*Aim of the exercise:* Retype the data that follows exactly. No pictures belong in the copy.

%%

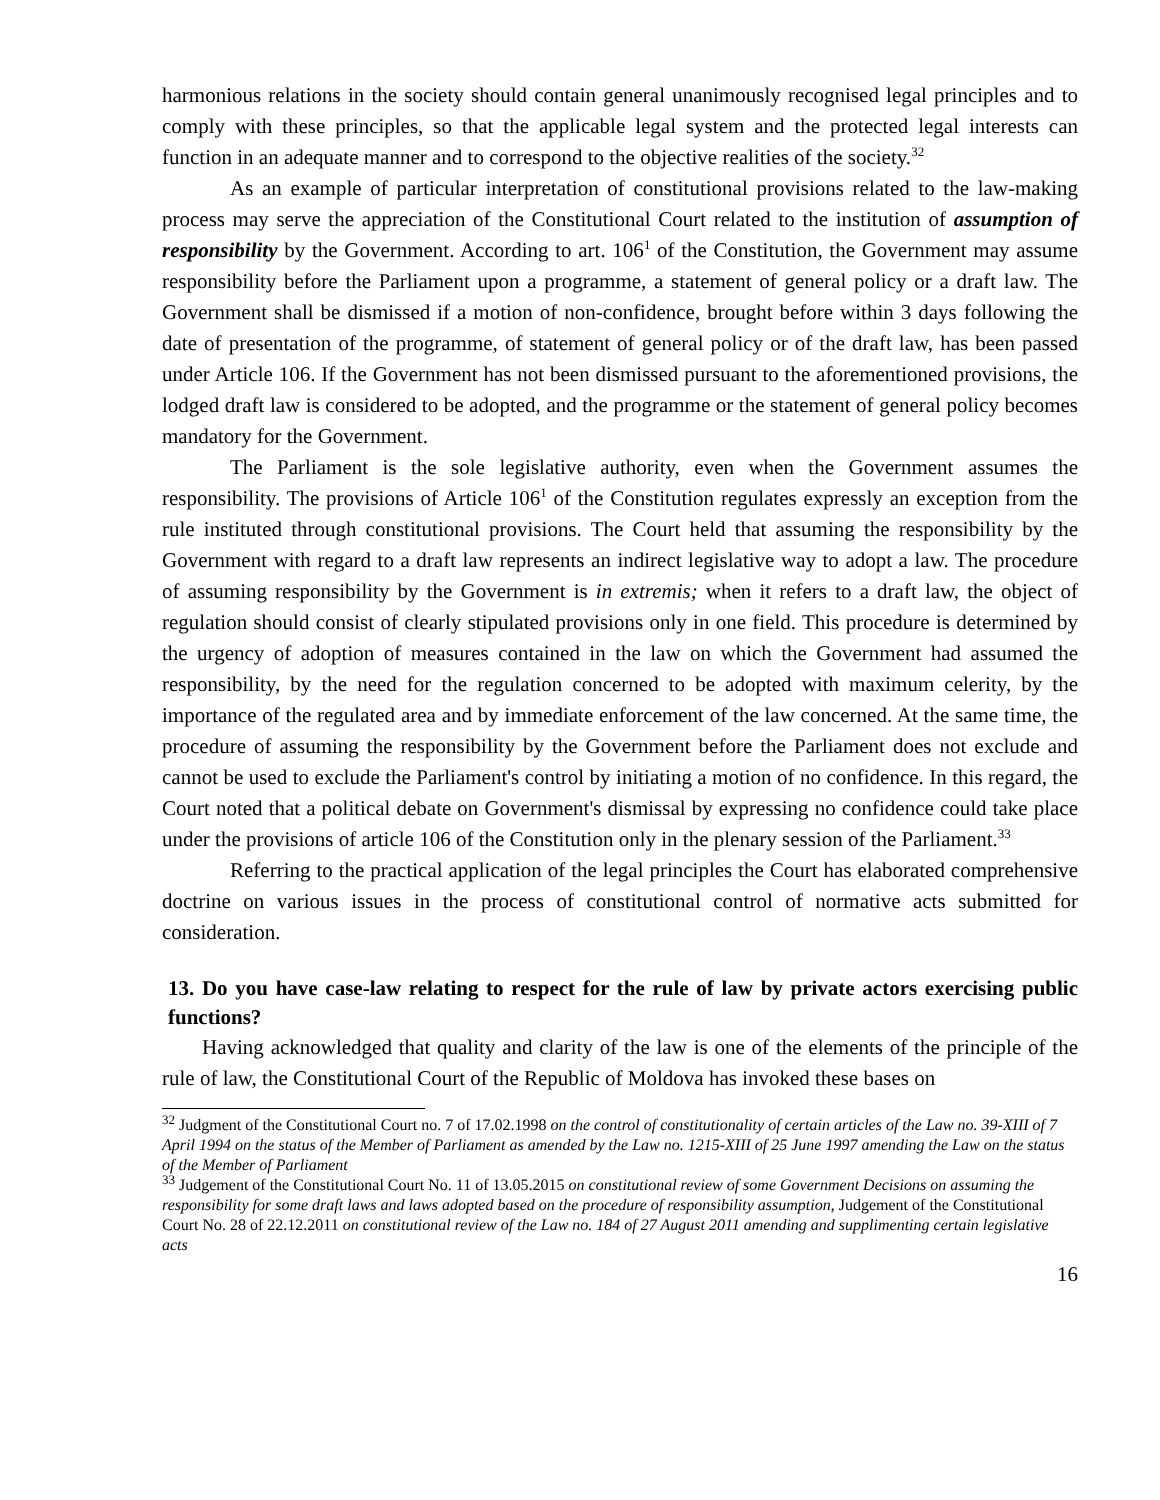harmonious relations in the society should contain general unanimously recognised legal principles and to comply with these principles, so that the applicable legal system and the protected legal interests can function in an adequate manner and to correspond to the objective realities of the society.<sup>32</sup>
As an example of particular interpretation of constitutional provisions related to the law-making process may serve the appreciation of the Constitutional Court related to the institution of assumption of responsibility by the Government. According to art. 106<sup>1</sup> of the Constitution, the Government may assume responsibility before the Parliament upon a programme, a statement of general policy or a draft law. The Government shall be dismissed if a motion of non-confidence, brought before within 3 days following the date of presentation of the programme, of statement of general policy or of the draft law, has been passed under Article 106. If the Government has not been dismissed pursuant to the aforementioned provisions, the lodged draft law is considered to be adopted, and the programme or the statement of general policy becomes mandatory for the Government.
The Parliament is the sole legislative authority, even when the Government assumes the responsibility. The provisions of Article 106<sup>1</sup> of the Constitution regulates expressly an exception from the rule instituted through constitutional provisions. The Court held that assuming the responsibility by the Government with regard to a draft law represents an indirect legislative way to adopt a law. The procedure of assuming responsibility by the Government is in extremis; when it refers to a draft law, the object of regulation should consist of clearly stipulated provisions only in one field. This procedure is determined by the urgency of adoption of measures contained in the law on which the Government had assumed the responsibility, by the need for the regulation concerned to be adopted with maximum celerity, by the importance of the regulated area and by immediate enforcement of the law concerned. At the same time, the procedure of assuming the responsibility by the Government before the Parliament does not exclude and cannot be used to exclude the Parliament's control by initiating a motion of no confidence. In this regard, the Court noted that a political debate on Government's dismissal by expressing no confidence could take place under the provisions of article 106 of the Constitution only in the plenary session of the Parliament.<sup>33</sup>
Referring to the practical application of the legal principles the Court has elaborated comprehensive doctrine on various issues in the process of constitutional control of normative acts submitted for consideration.
13. Do you have case-law relating to respect for the rule of law by private actors exercising public functions?
Having acknowledged that quality and clarity of the law is one of the elements of the principle of the rule of law, the Constitutional Court of the Republic of Moldova has invoked these bases on
<sup>32</sup> Judgment of the Constitutional Court no. 7 of 17.02.1998 on the control of constitutionality of certain articles of the Law no. 39-XIII of 7 April 1994 on the status of the Member of Parliament as amended by the Law no. 1215-XIII of 25 June 1997 amending the Law on the status of the Member of Parliament
<sup>33</sup> Judgement of the Constitutional Court No. 11 of 13.05.2015 on constitutional review of some Government Decisions on assuming the responsibility for some draft laws and laws adopted based on the procedure of responsibility assumption, Judgement of the Constitutional Court No. 28 of 22.12.2011 on constitutional review of the Law no. 184 of 27 August 2011 amending and supplimenting certain legislative acts
16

%%

*Result:*
harmonious relations in the society should contain general unanimously recognised legal principles and to comply with these principles, so that the applicable legal system and the protected legal interests can function in an adequate manner and to correspond to the objective realities of the society.<sup>32</sup>
As an example of particular interpretation of constitutional provisions related to the law-making process may serve the appreciation of the Constitutional Court related to the institution of assumption of responsibility by the Government. According to art. 106<sup>1</sup> of the Constitution, the Government may assume responsibility before the Parliament upon a programme, a statement of general policy or a draft law. The Government shall be dismissed if a motion of non-confidence, brought before within 3 days following the date of presentation of the programme, of statement of general policy or of the draft law, has been passed under Article 106. If the Government has not been dismissed pursuant to the aforementioned provisions, the lodged draft law is considered to be adopted, and the programme or the statement of general policy becomes mandatory for the Government.
The Parliament is the sole legislative authority, even when the Government assumes the responsibility. The provisions of Article 106<sup>1</sup> of the Constitution regulates expressly an exception from the rule instituted through constitutional provisions. The Court held that assuming the responsibility by the Government with regard to a draft law represents an indirect legislative way to adopt a law. The procedure of assuming responsibility by the Government is in extremis; when it refers to a draft law, the object of regulation should consist of clearly stipulated provisions only in one field. This procedure is determined by the urgency of adoption of measures contained in the law on which the Government had assumed the responsibility, by the need for the regulation concerned to be adopted with maximum celerity, by the importance of the regulated area and by immediate enforcement of the law concerned. At the same time, the procedure of assuming the responsibility by the Government before the Parliament does not exclude and cannot be used to exclude the Parliament's control by initiating a motion of no confidence. In this regard, the Court noted that a political debate on Government's dismissal by expressing no confidence could take place under the provisions of article 106 of the Constitution only in the plenary session of the Parliament.<sup>33</sup>
Referring to the practical application of the legal principles the Court has elaborated comprehensive doctrine on various issues in the process of constitutional control of normative acts submitted for consideration.
13. Do you have case-law relating to respect for the rule of law by private actors exercising public functions?
Having acknowledged that quality and clarity of the law is one of the elements of the principle of the rule of law, the Constitutional Court of the Republic of Moldova has invoked these bases on
<sup>32</sup> Judgment of the Constitutional Court no. 7 of 17.02.1998 on the control of constitutionality of certain articles of the Law no. 39-XIII of 7 April 1994 on the status of the Member of Parliament as amended by the Law no. 1215-XIII of 25 June 1997 amending the Law on the status of the Member of Parliament
<sup>33</sup> Judgement of the Constitutional Court No. 11 of 13.05.2015 on constitutional review of some Government Decisions on assuming the responsibility for some draft laws and laws adopted based on the procedure of responsibility assumption, Judgement of the Constitutional Court No. 28 of 22.12.2011 on constitutional review of the Law no. 184 of 27 August 2011 amending and supplimenting certain legislative acts
16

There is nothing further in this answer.